Department of Biochemistry, Institute for Research in Immunology and Cancer, and University Drug Research Group, University of Montreal, Montreal, Quebec, Canada.
Heterozygous null mutations in the melanocortin-4 receptor (MC4R) cause early-onset obesity in humans, indicating that metabolic homeostasis is sensitive to quantitative variation in MC4R function. Most of the obesity-causing MC4R mutations functionally characterized so far lead to intracellular retention of receptors by the cell's quality control system. Thus, recovering cell surface expression of mutant MC4Rs could have a beneficial therapeutic value. We tested a pharmacological chaperone approach to restore cell surface expression and function of 10 different mutant forms of human melanocortin-4 receptor found in obese patients. Five cell-permeant MC4R-selective ligands were tested and displayed pharmacological chaperone activities, restoring cell surface targeting and function of the receptors with distinct efficacy profiles for the different mutations.

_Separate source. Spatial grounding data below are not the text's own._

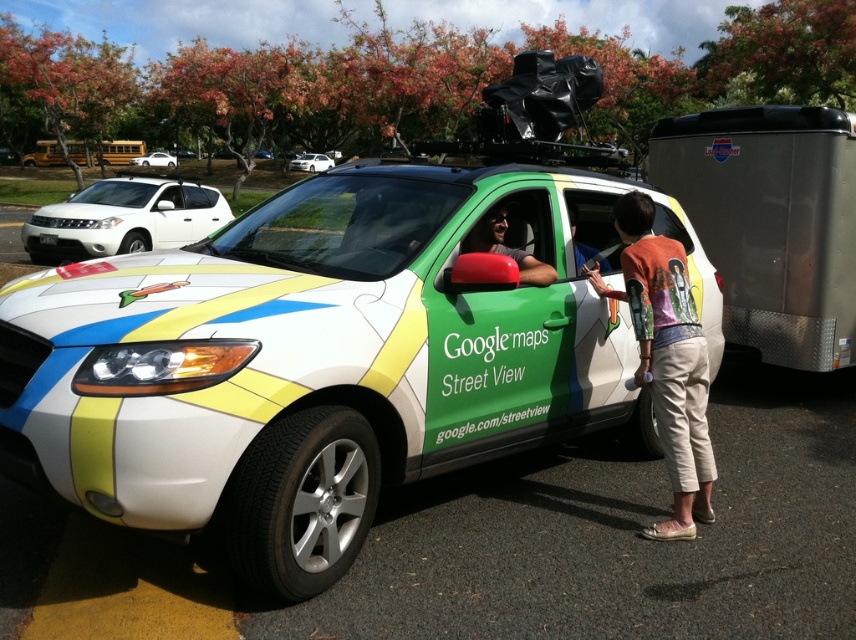
Question: Which of these objects is positioned closest to the white glossy sedan at center?

Choices:
 (A) white matte suv at upper left
 (B) matte green car door at center
 (C) white glossy sedan at upper left

Answer: (B)

Question: Does orange cotton shirt at center have a smaller size compared to matte green car door at center?

Choices:
 (A) no
 (B) yes

Answer: (A)

Question: Which point appears closest to the camera in this image?

Choices:
 (A) (693, 358)
 (B) (134, 214)
 (C) (318, 154)
 (D) (375, 269)

Answer: (D)

Question: Considering the relative positions of white matte suv at upper left and matte green car door at center in the image provided, where is white matte suv at upper left located with respect to matte green car door at center?

Choices:
 (A) right
 (B) left

Answer: (B)

Question: Is matte green car door at center wider than white glossy sedan at upper left?

Choices:
 (A) yes
 (B) no

Answer: (B)

Question: Which of the following is the closest to the observer?

Choices:
 (A) (462, 218)
 (B) (682, 305)
 (C) (295, 166)
 (D) (500, 234)

Answer: (A)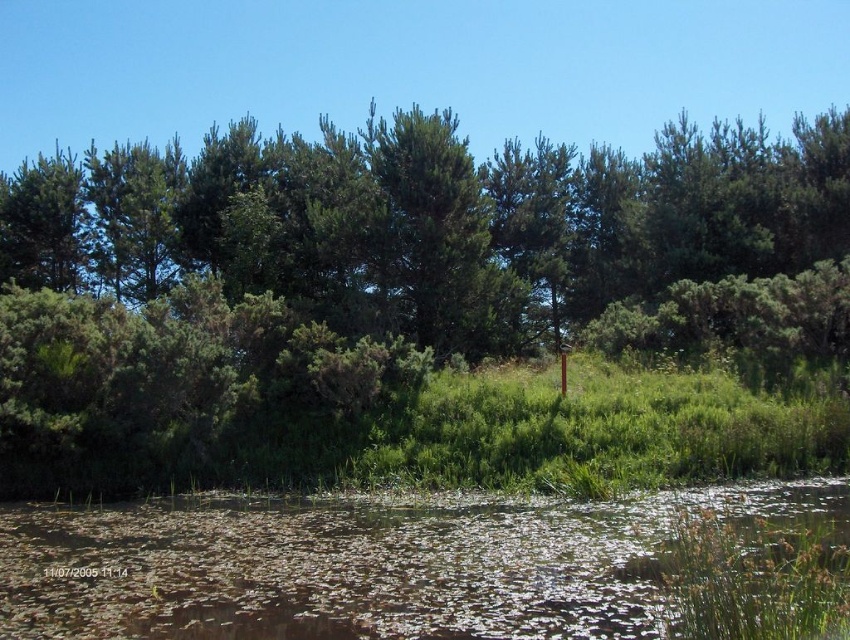
Question: Which point is closer to the camera?

Choices:
 (A) 743,282
 (B) 454,531

Answer: (B)

Question: Which point appears closest to the camera in this image?

Choices:
 (A) (248, 504)
 (B) (570, 264)

Answer: (A)

Question: Which point is closer to the camera?

Choices:
 (A) (x=299, y=212)
 (B) (x=21, y=612)

Answer: (B)

Question: Can you confirm if green leafy tree at center is positioned below translucent murky water at lower center?

Choices:
 (A) no
 (B) yes

Answer: (A)

Question: Can you confirm if green leafy tree at center is positioned to the right of translucent murky water at lower center?

Choices:
 (A) yes
 (B) no

Answer: (B)

Question: Is green leafy tree at center below translucent murky water at lower center?

Choices:
 (A) yes
 (B) no

Answer: (B)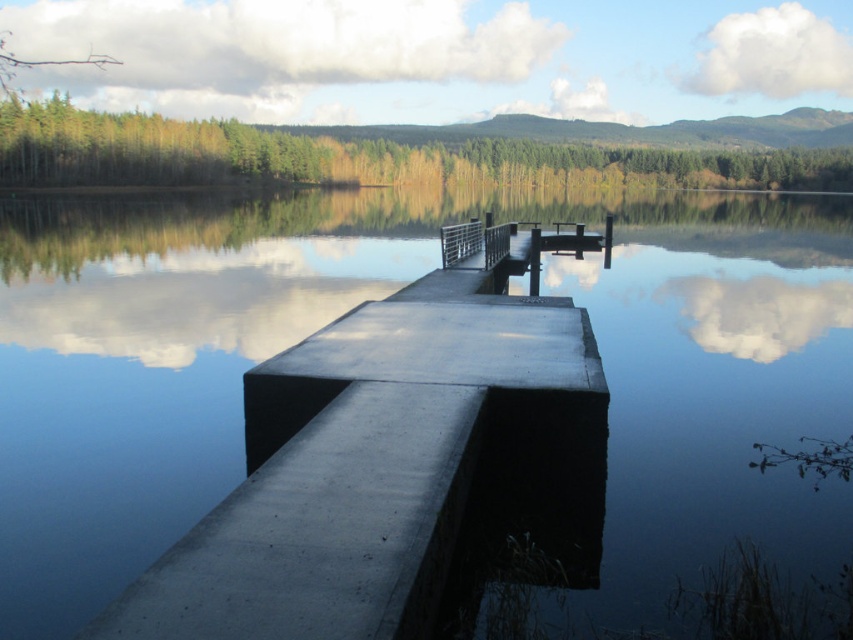
Can you confirm if smooth blue water at center is bigger than satin silver railing at center?

Yes, smooth blue water at center is bigger than satin silver railing at center.

Consider the image. Can you confirm if smooth blue water at center is taller than satin silver railing at center?

Indeed, smooth blue water at center has a greater height compared to satin silver railing at center.

This screenshot has width=853, height=640. What do you see at coordinates (376, 298) in the screenshot? I see `smooth blue water at center` at bounding box center [376, 298].

Find the location of a particular element. Image resolution: width=853 pixels, height=640 pixels. smooth blue water at center is located at coordinates (376, 298).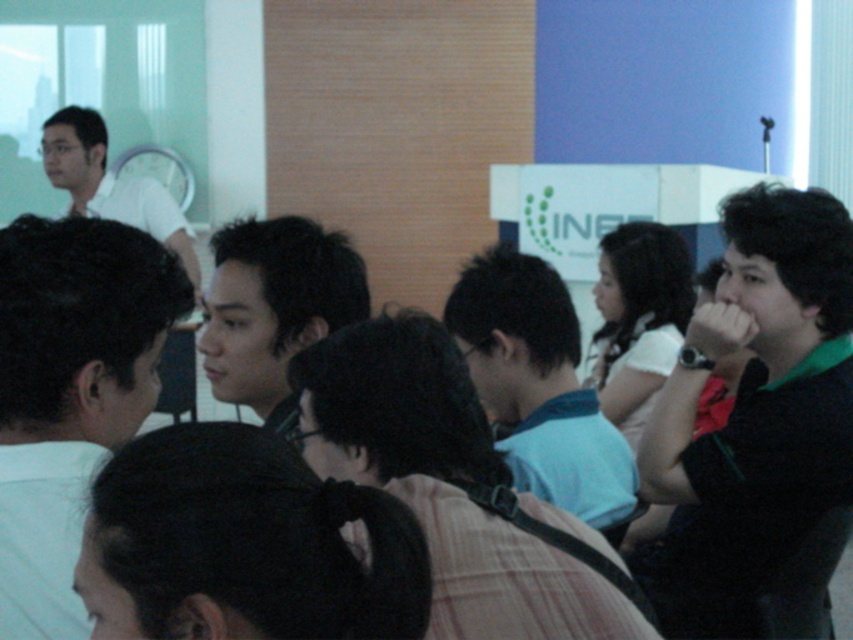
Is blue cotton shirt at center smaller than white matte shirt at upper left?

Correct, blue cotton shirt at center occupies less space than white matte shirt at upper left.

Where is `blue cotton shirt at center`? This screenshot has height=640, width=853. blue cotton shirt at center is located at coordinates point(540,388).

At what (x,y) coordinates should I click in order to perform the action: click on blue cotton shirt at center. Please return your answer as a coordinate pair (x, y). Image resolution: width=853 pixels, height=640 pixels. Looking at the image, I should click on (540, 388).

Is dark brown hair at left taller than smooth black hair at center?

Indeed, dark brown hair at left has a greater height compared to smooth black hair at center.

Does dark brown hair at left lie behind smooth black hair at center?

That is False.

Is point (21, 355) in front of point (276, 348)?

Yes, it is in front of point (276, 348).

Identify the location of dark brown hair at left. The height and width of the screenshot is (640, 853). (68, 394).

Is the position of dark brown hair at left more distant than that of blue cotton shirt at center?

No, it is not.

Can you confirm if dark brown hair at left is bigger than blue cotton shirt at center?

Incorrect, dark brown hair at left is not larger than blue cotton shirt at center.

Does point (91, 342) come behind point (543, 456)?

No, it is in front of (543, 456).

The image size is (853, 640). What are the coordinates of `dark brown hair at left` in the screenshot? It's located at (68, 394).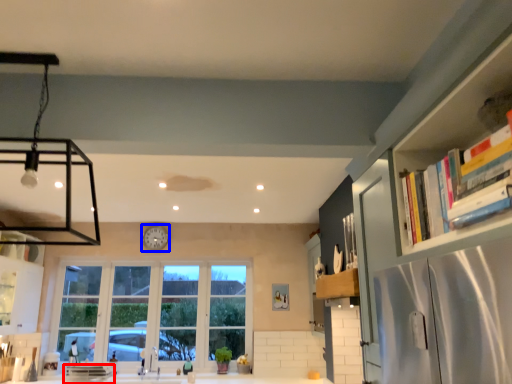
Question: Among these objects, which one is nearest to the camera, appliance (highlighted by a red box) or clock (highlighted by a blue box)?

Choices:
 (A) appliance
 (B) clock

Answer: (A)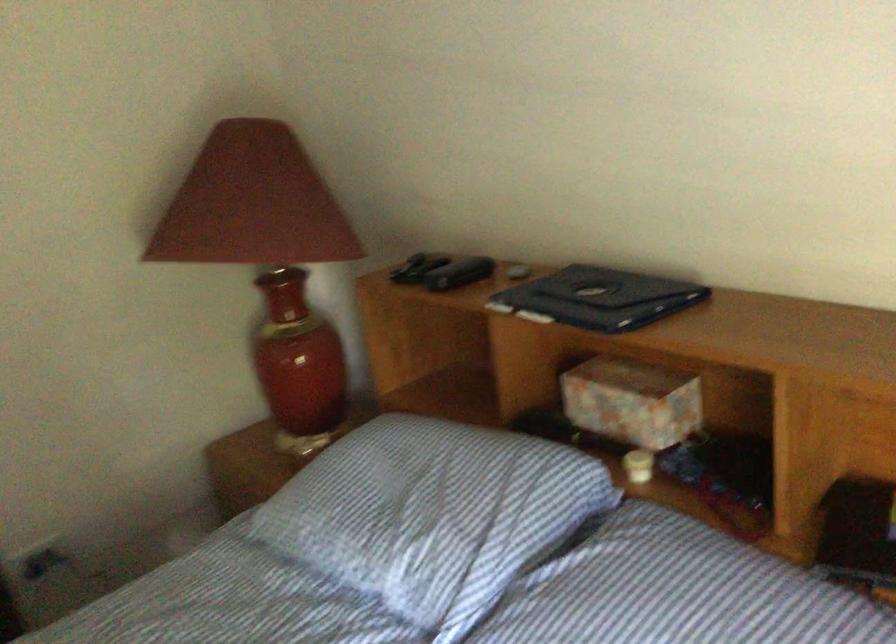
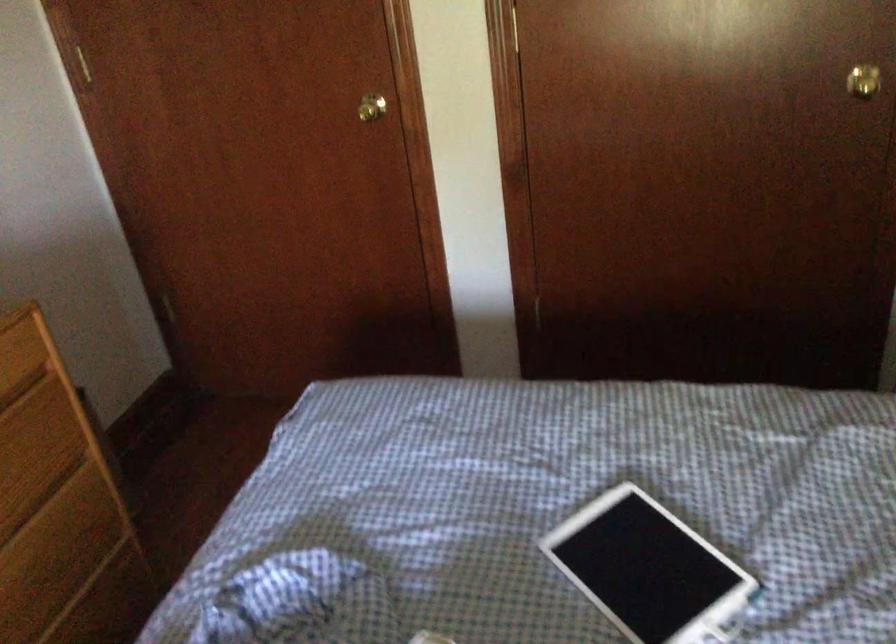
How did the camera likely rotate?

The rotation direction of the camera is left-down.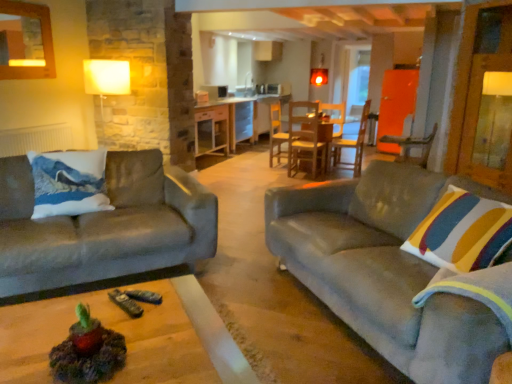
Question: Is transparent glass door at center spatially inside wooden chair at center, which is counted as the 1th chair, starting from the left, or outside of it?

Choices:
 (A) inside
 (B) outside

Answer: (B)

Question: In terms of height, does transparent glass door at center look taller or shorter compared to wooden chair at center, placed as the first chair when sorted from back to front?

Choices:
 (A) short
 (B) tall

Answer: (B)

Question: Estimate the real-world distances between objects in this image. Which object is closer to the wooden chair at right, marked as the second chair in a left-to-right arrangement?

Choices:
 (A) transparent glass door at center
 (B) velvet grey couch at right, which ranks as the 2th studio couch in left-to-right order
 (C) wooden chair at center, arranged as the 2th chair when viewed from the right
 (D) velvet gray couch at left, the 1th studio couch when ordered from left to right
 (E) white matte radiator at left

Answer: (B)

Question: Which object is the farthest from the wooden table at center?

Choices:
 (A) velvet grey couch at right, acting as the 1th studio couch starting from the right
 (B) wooden chair at right, acting as the 1th chair starting from the right
 (C) white matte radiator at left
 (D) wooden chair at center, placed as the first chair when sorted from back to front
 (E) velvet gray couch at left, arranged as the 2th studio couch when viewed from the right

Answer: (A)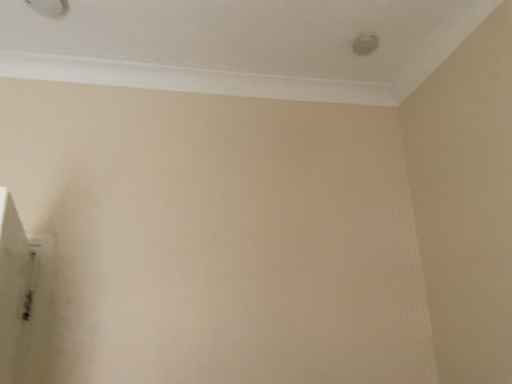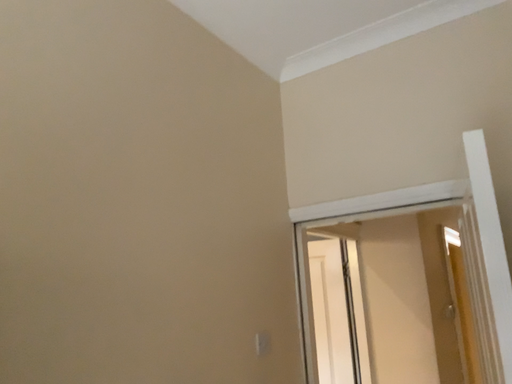
Question: Which way did the camera rotate in the video?

Choices:
 (A) rotated downward
 (B) rotated upward

Answer: (A)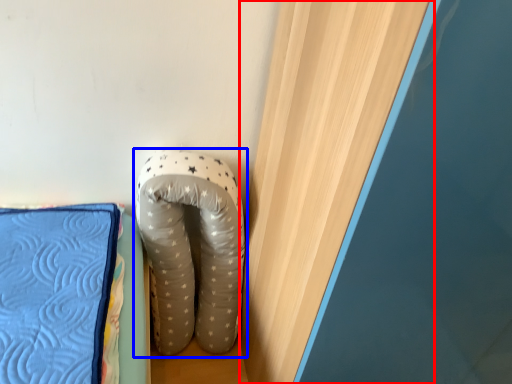
Question: Which of the following is the farthest to the observer, curtain (highlighted by a red box) or footwear (highlighted by a blue box)?

Choices:
 (A) curtain
 (B) footwear

Answer: (B)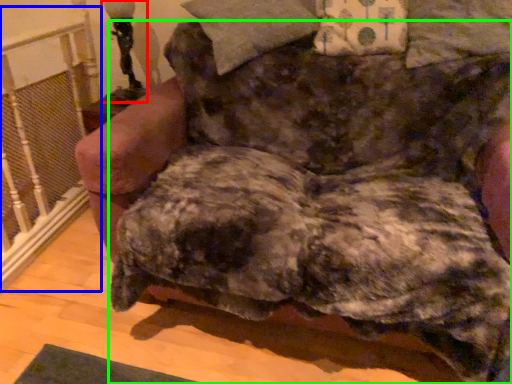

Such mutation-specific efficacies suggested a structure-activity relationship between compounds and mutant receptor conformations that may open a path toward personalized therapy. In addition, one of the five pharmacological chaperones restored function to most of the mutant receptors tested. Combined with its ability to reach the central nervous system and its selectivity for the MC4R, this pharmacological chaperone may represent a candidate for the development of a targeted therapy suitable for a large subset of patients with MC4R-deficient obesity.
J. Pharmacol. Exp. Ther. 2010;335(3):520-32.